■ DIRECTIONS: Copy, word for word, the stretch of the open letter to Carolyn below that begins at "You see, Carolyn, during" and stops after "of plausible scenarios.".

■ PAGE EXCERPT:
==============================
An Open Letter To Carolyn

by Jeff on February 16, 2010 · 3 comments

in Things I Hate

Dear Carolyn,

My name is Jeff. I don’t think you know me. Certainly, I have no idea how you got my phone number. You might have misdialed, Carolyn. Someone might have even given you the number in error.  Whatever the genesis of the misunderstanding that occurred between us last night, Carolyn, I want you to know that I think you’re a bit of a psycho and that I strongly urge you to seek help.

You see, Carolyn, during the period between 1:08AM and 1:36AM, you called me nine times. Nine times, which is the number of times Fifty Cent was shot. Do you remember hearing that Fifty Cent was shot nine times and not only survived but fully recovered? Do you remember how incredulous you were at the stunning overkill insinuated by that two-word phrase: “Nine Times.” You can hear the capital letter suggest themselves as they roll trippingly off the tongue.  Do anything nine times in a row and an unbiased observer will tell you that it’s a bit of overkill.  Do anything nine times in the span of twenty-eight minutes and you’re bound to end up hospitalized in a fair number of plausible scenarios.

Strange phone calls in the middle of the night from strange phone numbers?  It’s not a bad start, Carolyn, but then you left me two voicemails.  In those messages, Carolyn, you do not speak; you merely breathe heavily, perhaps trying to suss out why whoever you were calling has changed his or her name to Jeff.  Or maybe you were calling a different Jeff; it’s not an uncommon name.  It is, I can tell, a Herculean task on your part.  You did, after all, leave two messages, Carolyn.

Finally, Carolyn, you sent me a text message at 1:41AM. In it, you tell me:

Its Carolyn I’m suprising shawn so can u open the door for me lol

You should know that I don’t know who Shawn is.  I didn’t consciously lock you out of wherever you were.  But maybe, if I did know you, I would have, Carolyn. I don’t think I like you much, and not just because you called nine times and left two voice messages in the span of twenty-eight minutes.  That “lol” is obviously forced, a mask for the furious rage I imagine you feeling just then, standing outside Shawn’s door and waiting, wistfully, for the door to open. The door that would never open, Carolyn, because my phone was in my jacket pocket, sound off, while I lounged on a couch watching Sex and the City with my significant other.  It was a scene that was perhaps similar to one you wish you could stage with Shawn, him cuddled up next to you on a sofa, you huddling close for warmth against the cruel and snowy night outside.
==============================
■ DATA FOR ANALYSIS:
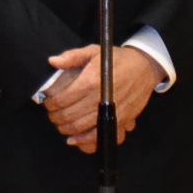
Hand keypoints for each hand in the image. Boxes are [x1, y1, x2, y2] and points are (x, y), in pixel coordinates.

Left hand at [41, 43, 164, 153]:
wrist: (145, 67)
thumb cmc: (116, 59)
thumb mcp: (93, 51)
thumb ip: (72, 57)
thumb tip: (52, 61)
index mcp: (90, 81)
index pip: (62, 99)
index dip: (50, 103)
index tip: (47, 101)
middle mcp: (99, 99)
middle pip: (68, 116)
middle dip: (55, 117)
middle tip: (52, 113)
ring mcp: (110, 112)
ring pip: (80, 128)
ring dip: (65, 128)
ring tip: (61, 123)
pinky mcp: (120, 121)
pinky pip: (99, 136)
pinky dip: (84, 141)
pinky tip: (74, 139)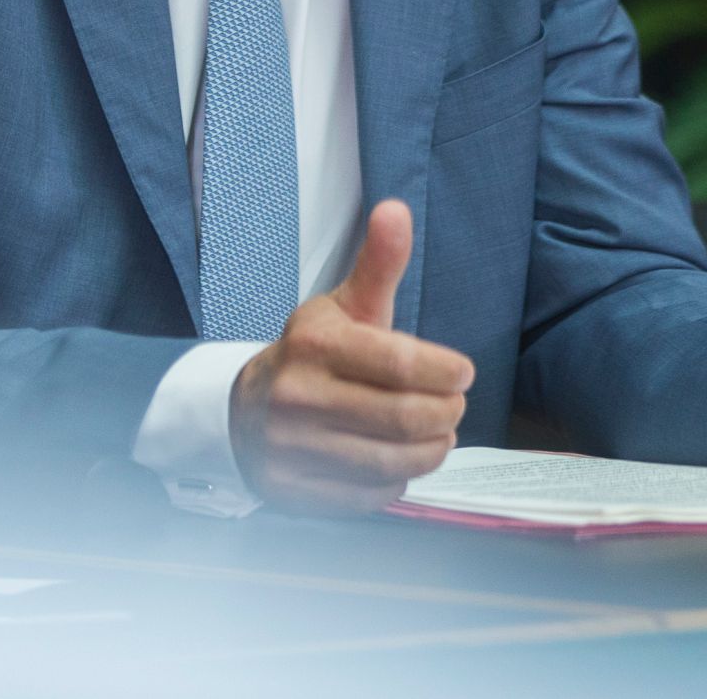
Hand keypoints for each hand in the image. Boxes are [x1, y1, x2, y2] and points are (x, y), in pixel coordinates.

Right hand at [229, 200, 473, 513]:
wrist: (243, 408)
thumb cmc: (312, 354)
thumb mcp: (345, 305)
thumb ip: (378, 263)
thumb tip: (396, 209)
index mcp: (314, 343)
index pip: (399, 364)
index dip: (445, 372)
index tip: (463, 373)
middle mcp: (297, 396)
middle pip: (403, 419)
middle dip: (445, 414)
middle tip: (454, 407)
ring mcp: (290, 448)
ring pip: (391, 464)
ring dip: (430, 451)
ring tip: (437, 434)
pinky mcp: (291, 490)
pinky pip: (368, 498)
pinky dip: (395, 483)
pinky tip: (397, 461)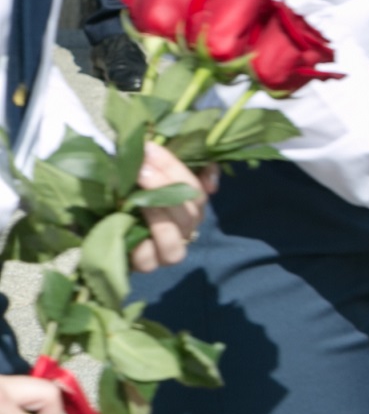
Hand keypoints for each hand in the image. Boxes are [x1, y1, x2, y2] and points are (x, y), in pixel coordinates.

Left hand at [130, 142, 213, 272]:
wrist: (111, 220)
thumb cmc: (142, 192)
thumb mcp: (165, 173)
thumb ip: (192, 167)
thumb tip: (211, 184)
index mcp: (195, 206)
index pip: (195, 189)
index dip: (173, 168)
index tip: (149, 149)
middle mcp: (187, 230)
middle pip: (187, 215)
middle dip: (164, 189)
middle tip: (140, 170)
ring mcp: (167, 251)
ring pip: (173, 243)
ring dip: (157, 220)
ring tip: (134, 199)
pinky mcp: (145, 265)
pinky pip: (147, 260)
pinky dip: (139, 247)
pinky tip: (126, 225)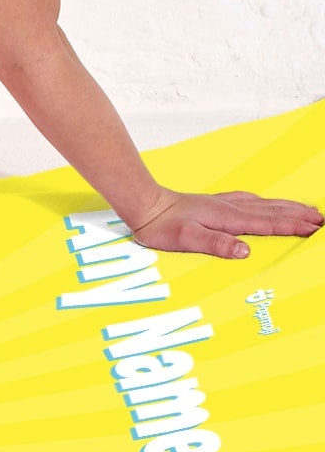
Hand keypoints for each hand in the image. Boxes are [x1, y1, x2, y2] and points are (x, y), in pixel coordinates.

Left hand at [127, 188, 322, 259]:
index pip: (270, 223)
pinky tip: (267, 203)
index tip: (317, 229)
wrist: (145, 205)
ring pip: (265, 204)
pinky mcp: (215, 202)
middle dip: (300, 214)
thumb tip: (246, 250)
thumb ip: (217, 245)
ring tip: (307, 209)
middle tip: (323, 219)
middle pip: (274, 210)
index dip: (295, 226)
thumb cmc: (163, 226)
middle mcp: (231, 208)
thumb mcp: (187, 240)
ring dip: (288, 207)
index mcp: (230, 218)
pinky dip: (268, 203)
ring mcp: (224, 203)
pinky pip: (251, 201)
==============================
■ FINAL ANSWER:
You see, Carolyn, during the period between 1:08AM and 1:36AM, you called me nine times. Nine times, which is the number of times Fifty Cent was shot. Do you remember hearing that Fifty Cent was shot nine times and not only survived but fully recovered? Do you remember how incredulous you were at the stunning overkill insinuated by that two-word phrase: “Nine Times.” You can hear the capital letter suggest themselves as they roll trippingly off the tongue.  Do anything nine times in a row and an unbiased observer will tell you that it’s a bit of overkill.  Do anything nine times in the span of twenty-eight minutes and you’re bound to end up hospitalized in a fair number of plausible scenarios.